For the real world and the gaming world, there's a great deal of uncertainty about where certain players will fall now that the NHL lockout has ended. Lots of players are shuffling in from around the world (Switzerland, Sweden, KHL), although some players, like "magic hands" Kyle Wellwood, are probably trying to shed a few pounds about now.
Still, the option that teams now have to buyout two contracts at the end of this season (at no cap hit) remains incredibly appealing, especially for some albatross contracts that certain clubs are burdening themselves with. Some teams could look a lot different soon, which makes for interesting times on the ice and for NHL 13 and NHL 14.

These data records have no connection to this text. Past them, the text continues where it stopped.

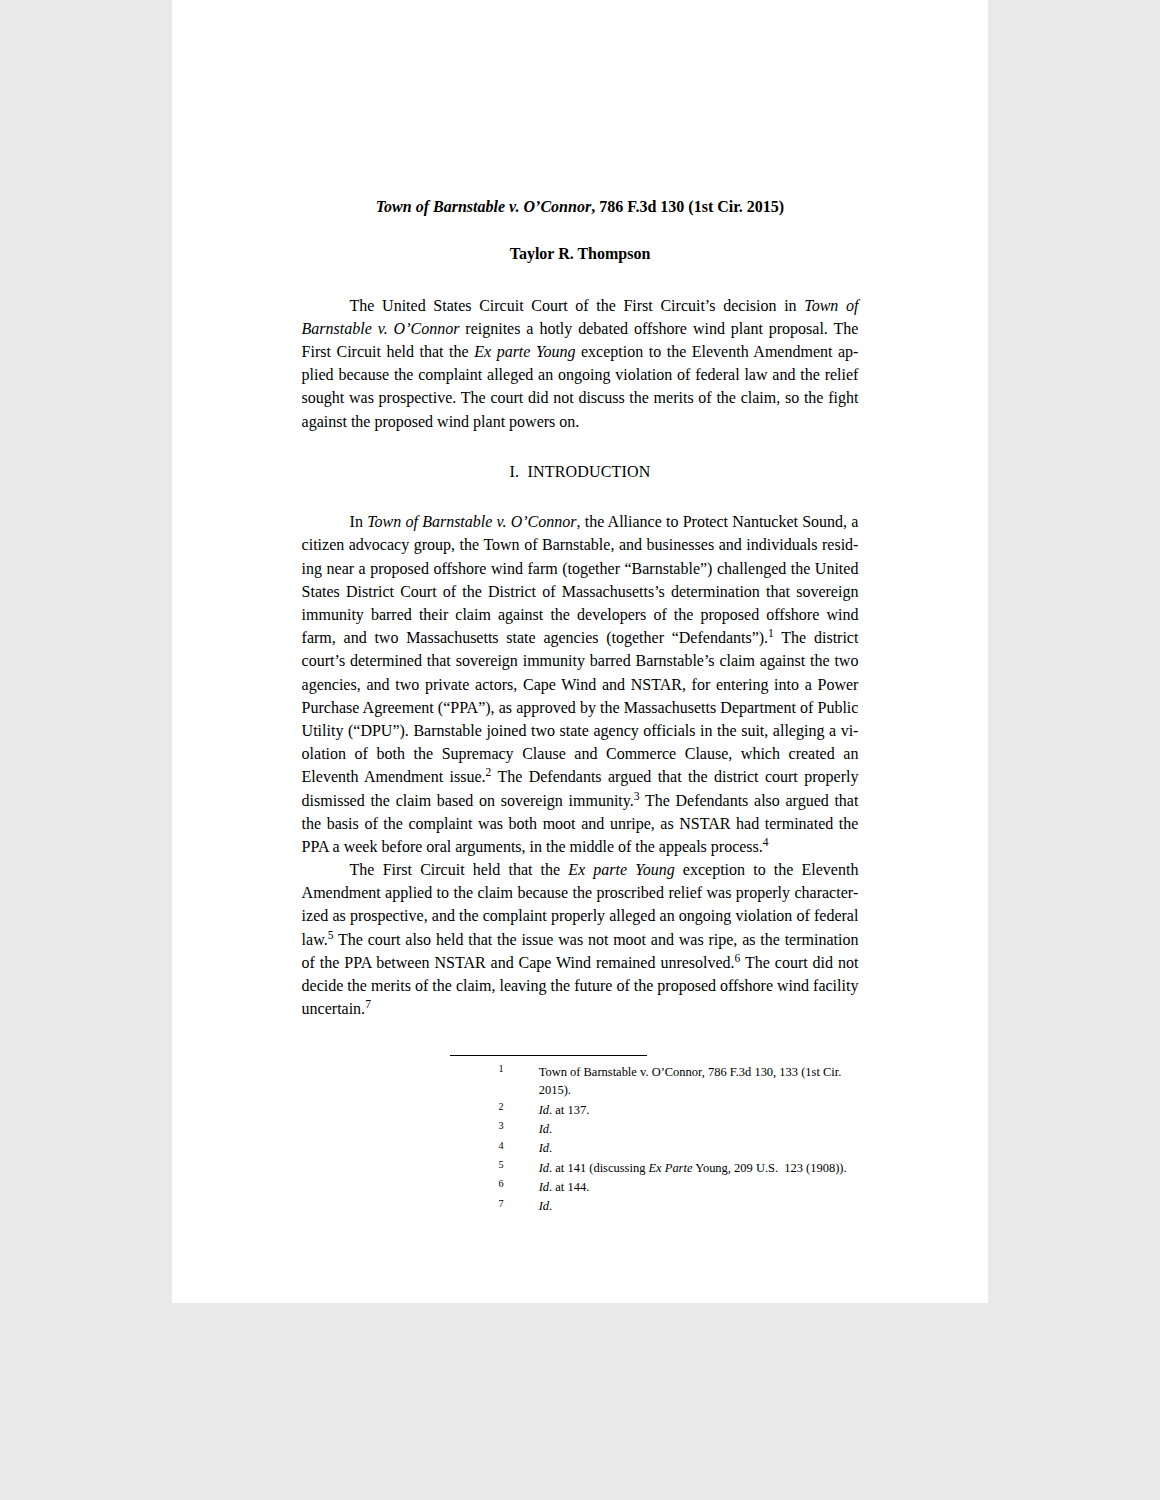Town of Barnstable v. O’Connor, 786 F.3d 130 (1st Cir. 2015)
Taylor R. Thompson
The United States Circuit Court of the First Circuit’s decision in Town of Barnstable v. O’Connor reignites a hotly debated offshore wind plant proposal. The First Circuit held that the Ex parte Young exception to the Eleventh Amendment applied because the complaint alleged an ongoing violation of federal law and the relief sought was prospective. The court did not discuss the merits of the claim, so the fight against the proposed wind plant powers on.
I. INTRODUCTION
In Town of Barnstable v. O’Connor, the Alliance to Protect Nantucket Sound, a citizen advocacy group, the Town of Barnstable, and businesses and individuals residing near a proposed offshore wind farm (together “Barnstable”) challenged the United States District Court of the District of Massachusetts’s determination that sovereign immunity barred their claim against the developers of the proposed offshore wind farm, and two Massachusetts state agencies (together “Defendants”).1 The district court’s determined that sovereign immunity barred Barnstable’s claim against the two agencies, and two private actors, Cape Wind and NSTAR, for entering into a Power Purchase Agreement (“PPA”), as approved by the Massachusetts Department of Public Utility (“DPU”). Barnstable joined two state agency officials in the suit, alleging a violation of both the Supremacy Clause and Commerce Clause, which created an Eleventh Amendment issue.2 The Defendants argued that the district court properly dismissed the claim based on sovereign immunity.3 The Defendants also argued that the basis of the complaint was both moot and unripe, as NSTAR had terminated the PPA a week before oral arguments, in the middle of the appeals process.4
The First Circuit held that the Ex parte Young exception to the Eleventh Amendment applied to the claim because the proscribed relief was properly characterized as prospective, and the complaint properly alleged an ongoing violation of federal law.5 The court also held that the issue was not moot and was ripe, as the termination of the PPA between NSTAR and Cape Wind remained unresolved.6 The court did not decide the merits of the claim, leaving the future of the proposed offshore wind facility uncertain.7
1 Town of Barnstable v. O’Connor, 786 F.3d 130, 133 (1st Cir. 2015).
2 Id. at 137.
3 Id.
4 Id.
5 Id. at 141 (discussing Ex Parte Young, 209 U.S. 123 (1908)).
6 Id. at 144.
7 Id.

Here are three players that I think are most likely to receive the buyout treatment:
1) Roberto Luongo
Ah, Bobby Lu. He's a great goalie, to be sure, but the Canucks have grown wary of his inability to close the deal in the playoffs. With Cory Schneider doing good work and waiting in the wings, it's seems likely that he'll either be traded outright before the season or bought out this summer. And at a cap hit of just over $5.3 million (on a very long contract), the Canucks will be able to use that extra money in a different direction.
2) Scott Gomez
Good ol' Scott Gomez. Unfortunately for his team, the Montreal Canadiens, he's kind of turned into the poster child for an overpaid NHL floater. That's all well and good sometimes, but when said poster child costs you $7.3 million in cap space, and you're trying to re-sign PK Subban, it's likely that Mr. Gomez will find himself elsewhere in the near future.
3) Wade Redden
Unfortunately for Wade, when you make as much money as he does ($6.5 million cap hit) at 35 years of age, and you're compared against teammates like Rick Nash, Marian Gaborik and Brad Richards -- you know, guys actually worth that kind of coin -- you seem like a prime candidate for a buyout.
Other notable players in the crosshairs for possible buyout include: Shawn Horcoff (Edmonton, $5.5 million cap hit), Rick DiPietro (New York Islanders, $4.5 million cap hit), Ed Jovanoski (Florida, $4.125 million cap hit).
It'll be interesting to see how these teams use their two get-out-of-jail-free cards, especially since it's basically telling these players that they were "mistakes."
This seems like it could be much ado about nothing, but Ilya Kovalchuk has still been recently suiting up with St. Petersburg SKA of the KHL, making some wonder if he'll actually come back to the NHL.
According to TSN, NHL deputy commissioner Billy Daly doesn't think so, as the NHL and KHL have some sort of tenuous understanding on who gets to stay and go between each league in these sorts of situations.
Still, there's been no official word on when Kovalchuk will head back to New Jersey, so the question remains open.